Optimal Replication Based on Optimal Path Hops for Opportunistic Networks

Abstract

Opportunistic Networks are highly mobile networks which may lack a reliable path between some source and destination. Therefore, this type of network uses Store, Carry and Forward and delivers messages based on hop-by-hop routing. Epidemic is the simplest routing protocol for Opportunistic Networks, as it replicates messages to all encountered nodes. For messages spread by Epidemic replication, we study and analyze the trade-off between the messages' delivery ratio, delay, and overhead. We consider that all members of the network, at any given time, know the amount of relay nodes that pass the message and each message carrier knows the amount of infected nodes that already have acquired the message. We address the problem of deriving the optimal closed-loop control for the replication strategy in our network. We draft this issue as a controlled, discrete-time and finite-state Markov Chain with an All Hops Optimal Path formulation.

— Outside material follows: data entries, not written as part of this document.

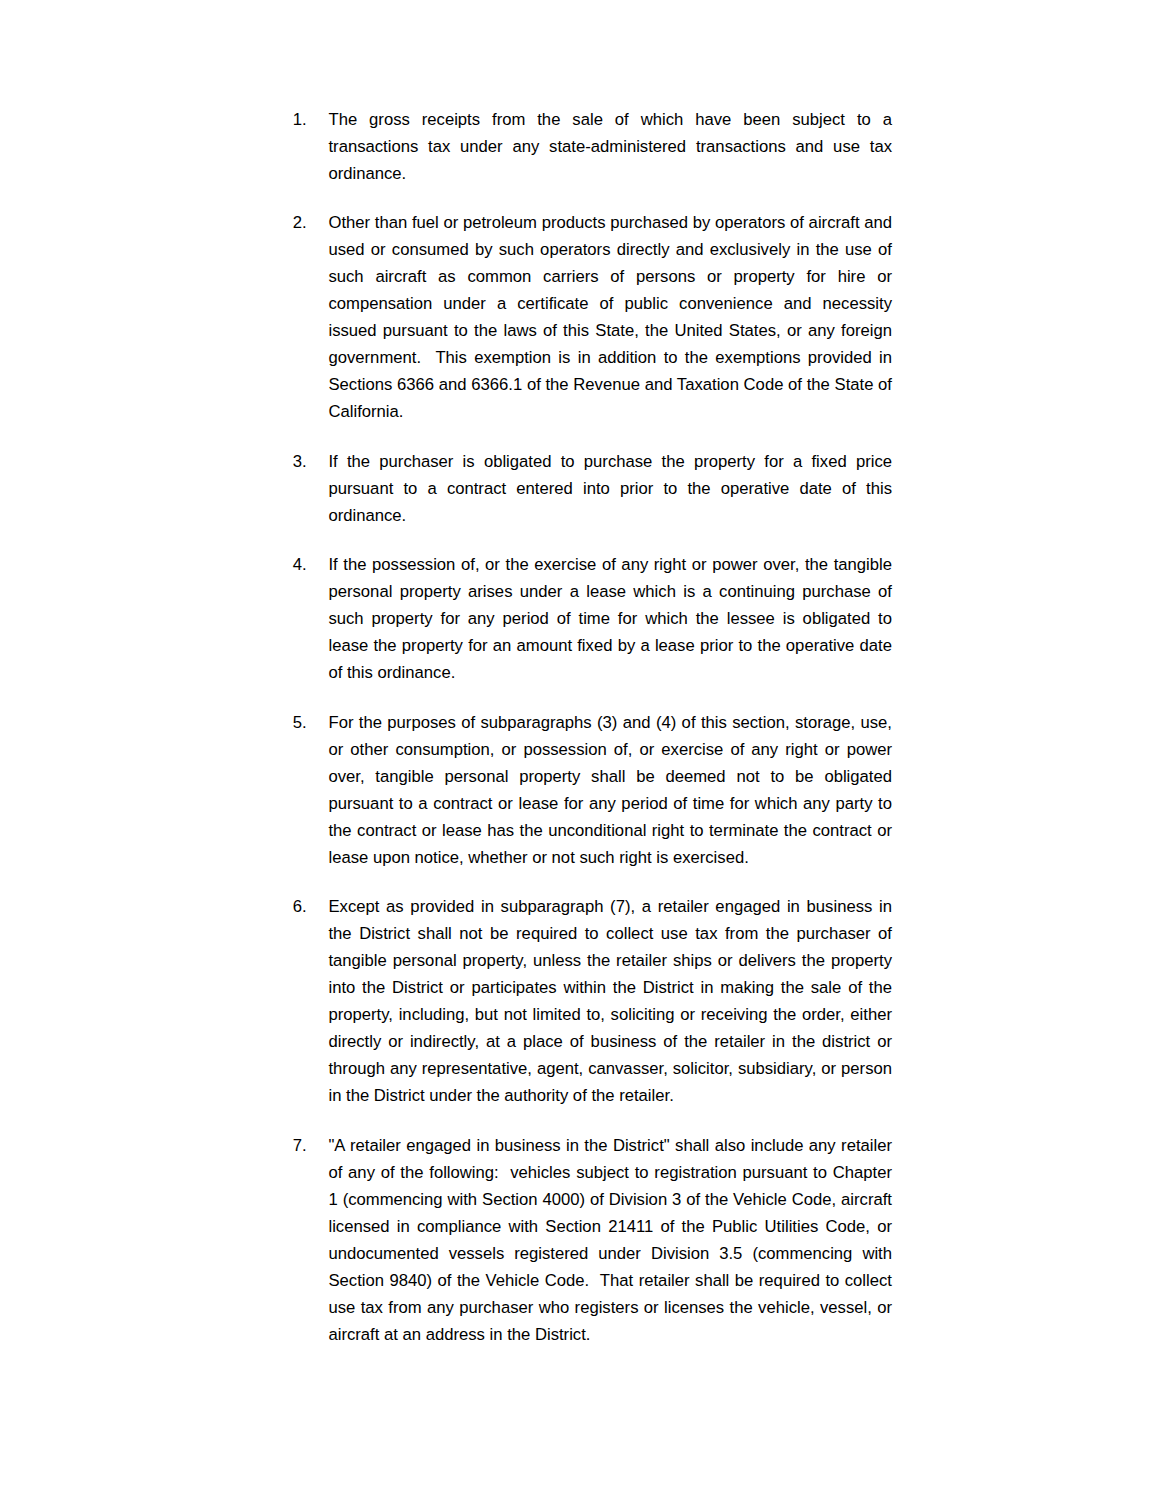The gross receipts from the sale of which have been subject to a transactions tax under any state-administered transactions and use tax ordinance.
Other than fuel or petroleum products purchased by operators of aircraft and used or consumed by such operators directly and exclusively in the use of such aircraft as common carriers of persons or property for hire or compensation under a certificate of public convenience and necessity issued pursuant to the laws of this State, the United States, or any foreign government. This exemption is in addition to the exemptions provided in Sections 6366 and 6366.1 of the Revenue and Taxation Code of the State of California.
If the purchaser is obligated to purchase the property for a fixed price pursuant to a contract entered into prior to the operative date of this ordinance.
If the possession of, or the exercise of any right or power over, the tangible personal property arises under a lease which is a continuing purchase of such property for any period of time for which the lessee is obligated to lease the property for an amount fixed by a lease prior to the operative date of this ordinance.
For the purposes of subparagraphs (3) and (4) of this section, storage, use, or other consumption, or possession of, or exercise of any right or power over, tangible personal property shall be deemed not to be obligated pursuant to a contract or lease for any period of time for which any party to the contract or lease has the unconditional right to terminate the contract or lease upon notice, whether or not such right is exercised.
Except as provided in subparagraph (7), a retailer engaged in business in the District shall not be required to collect use tax from the purchaser of tangible personal property, unless the retailer ships or delivers the property into the District or participates within the District in making the sale of the property, including, but not limited to, soliciting or receiving the order, either directly or indirectly, at a place of business of the retailer in the district or through any representative, agent, canvasser, solicitor, subsidiary, or person in the District under the authority of the retailer.
"A retailer engaged in business in the District" shall also include any retailer of any of the following: vehicles subject to registration pursuant to Chapter 1 (commencing with Section 4000) of Division 3 of the Vehicle Code, aircraft licensed in compliance with Section 21411 of the Public Utilities Code, or undocumented vessels registered under Division 3.5 (commencing with Section 9840) of the Vehicle Code. That retailer shall be required to collect use tax from any purchaser who registers or licenses the vehicle, vessel, or aircraft at an address in the District.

In real life scenarios, however, due to the intermittent correspondence in Opportunistic Networks the nodes do not have insight of the network's global state. We try to solve this issue by obtaining an Ordinary Differential Equation approximation of the Markov Chain for the replication process of messages. Furthermore, our model considers All Hops Optimal Path as network graph analysis for the optimally controlled replication. Lastly, we present the performance evaluation of these replication control conditions in finite networks. Our results show that this proposed Optimal Replication Based on Optimal Path Hops performs better than the omni-directional and contact-based Epidemic routing replication.